* [JOBS]:
(a) Name every judge listed in the "Before:" line of the court opinion.
(b) Answer these from the court opinion:
(i) Under which court rule was summary disposition granted?
(ii) Which act did the trial court hold barred the plaintiffs' complaint?
(iii) What does the appeals court decide to do?
(c) Extend the court opinion onward from its final sentence.

### PAGE EXCERPT ###

Before: Whitbeck, C.J., and Hoekstra and Donofrio, JJ.
PER CURIAM.
Plaintiffs appeal as of right the trial court’s opinion and order granting summary
disposition pursuant to MCR 2.116(C)(10) on plaintiff’s claim to quiet title to a disputed
boundary in this property case. Plaintiffs allege that the trial court erred when it held that the
Marketable Record Title Act (MRTA), MCL 565.101 et seq. barred plaintiffs’ complaint.
Plaintiffs further allege that the trial court erred when it relied on inadmissible evidence to
dismiss plaintiffs’ complaint. Because we agree with both of plaintiffs allegations, we reverse.

### RAW DATA ###

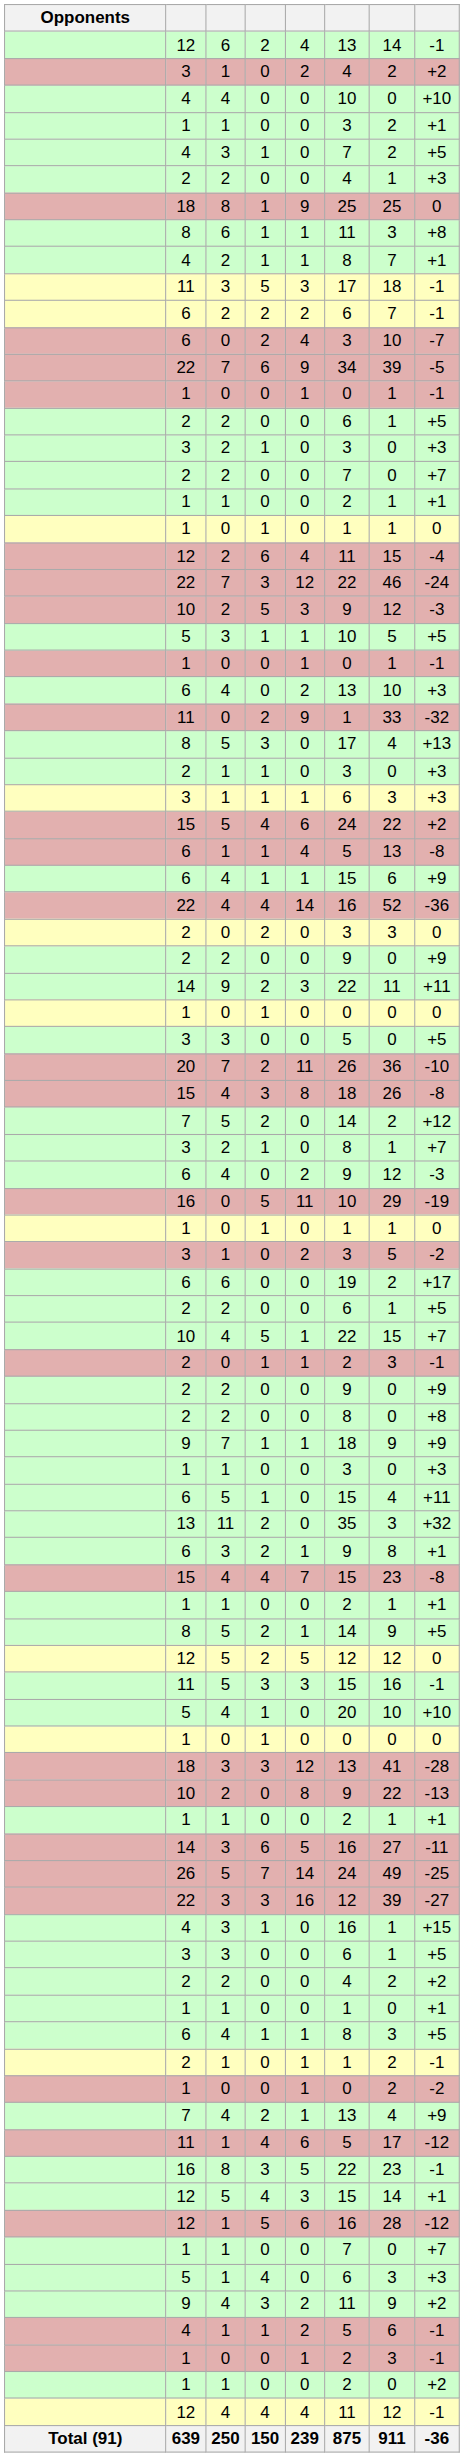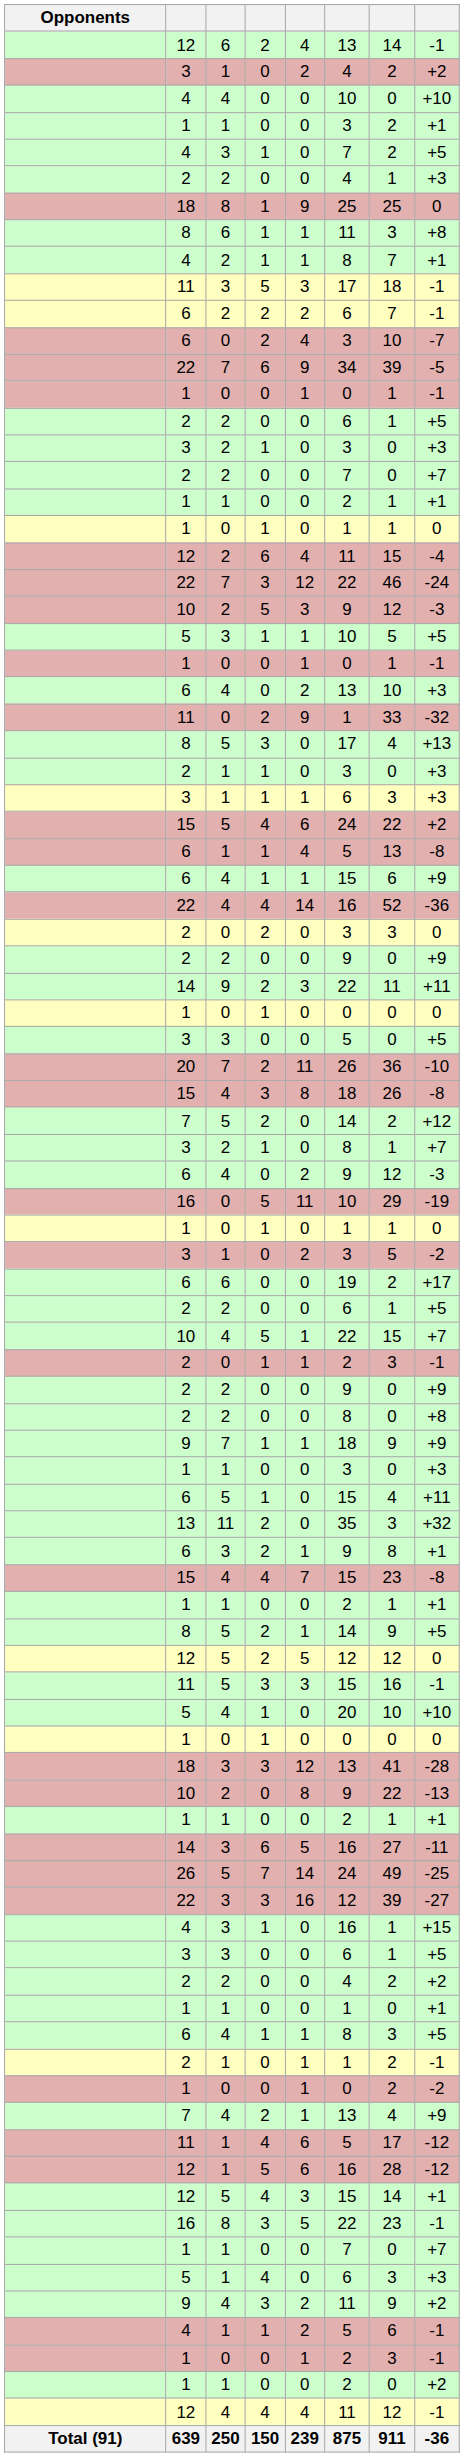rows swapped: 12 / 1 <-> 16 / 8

###

* [TASK-BY-TASK RESULTS]:
(a) Whitbeck, Hoekstra, Donofrio

(b)
(i) MCR 2.116(C)(10)
(ii) The Marketable Record Title Act (MRTA), MCL 565.101 et seq.
(iii) It reverses.

(c)
A trial court’s decision on a motion for summary disposition is reviewed de novo on
appeal. Dressel v Ameribank, 468 Mich 557, 516; 664 NW2d 151 (2003). A motion for
summary disposition pursuant to MCR 2.116(C)(10) tests whether there is sufficient factual
support for a claim. Spiek v Dep’t of Transportation, 456 Mich 331, 337; 572 NW2d 201
(1998). In deciding a motion for summary disposition under this section of the court rule, a court
must consider the pleadings, affidavits, depositions, admissions and other documentary evidence
submitted in the light most favorable to the non-moving party. Ritchie-Gamester v City of
Berkley, 461 Mich 73, 76; 597 NW2d 517 (1999). A motion for summary disposition pursuant
to MCR 2.116(C)(10) may be granted when the moving party is entitled to judgment as a matter
of law, or the affidavits or other proofs show that there is no genuine issue of material fact.
Morales v Auto-Owners Ins Co, 458 Mich 288, 294; 582 NW2d 776 (1998). Review is limited
to the evidence that had been presented to the trial court at the time the motion was decided.
Pena v Ingham County Road Comm, 255 Mich App 299, 313; 660 NW2d 351 (2003).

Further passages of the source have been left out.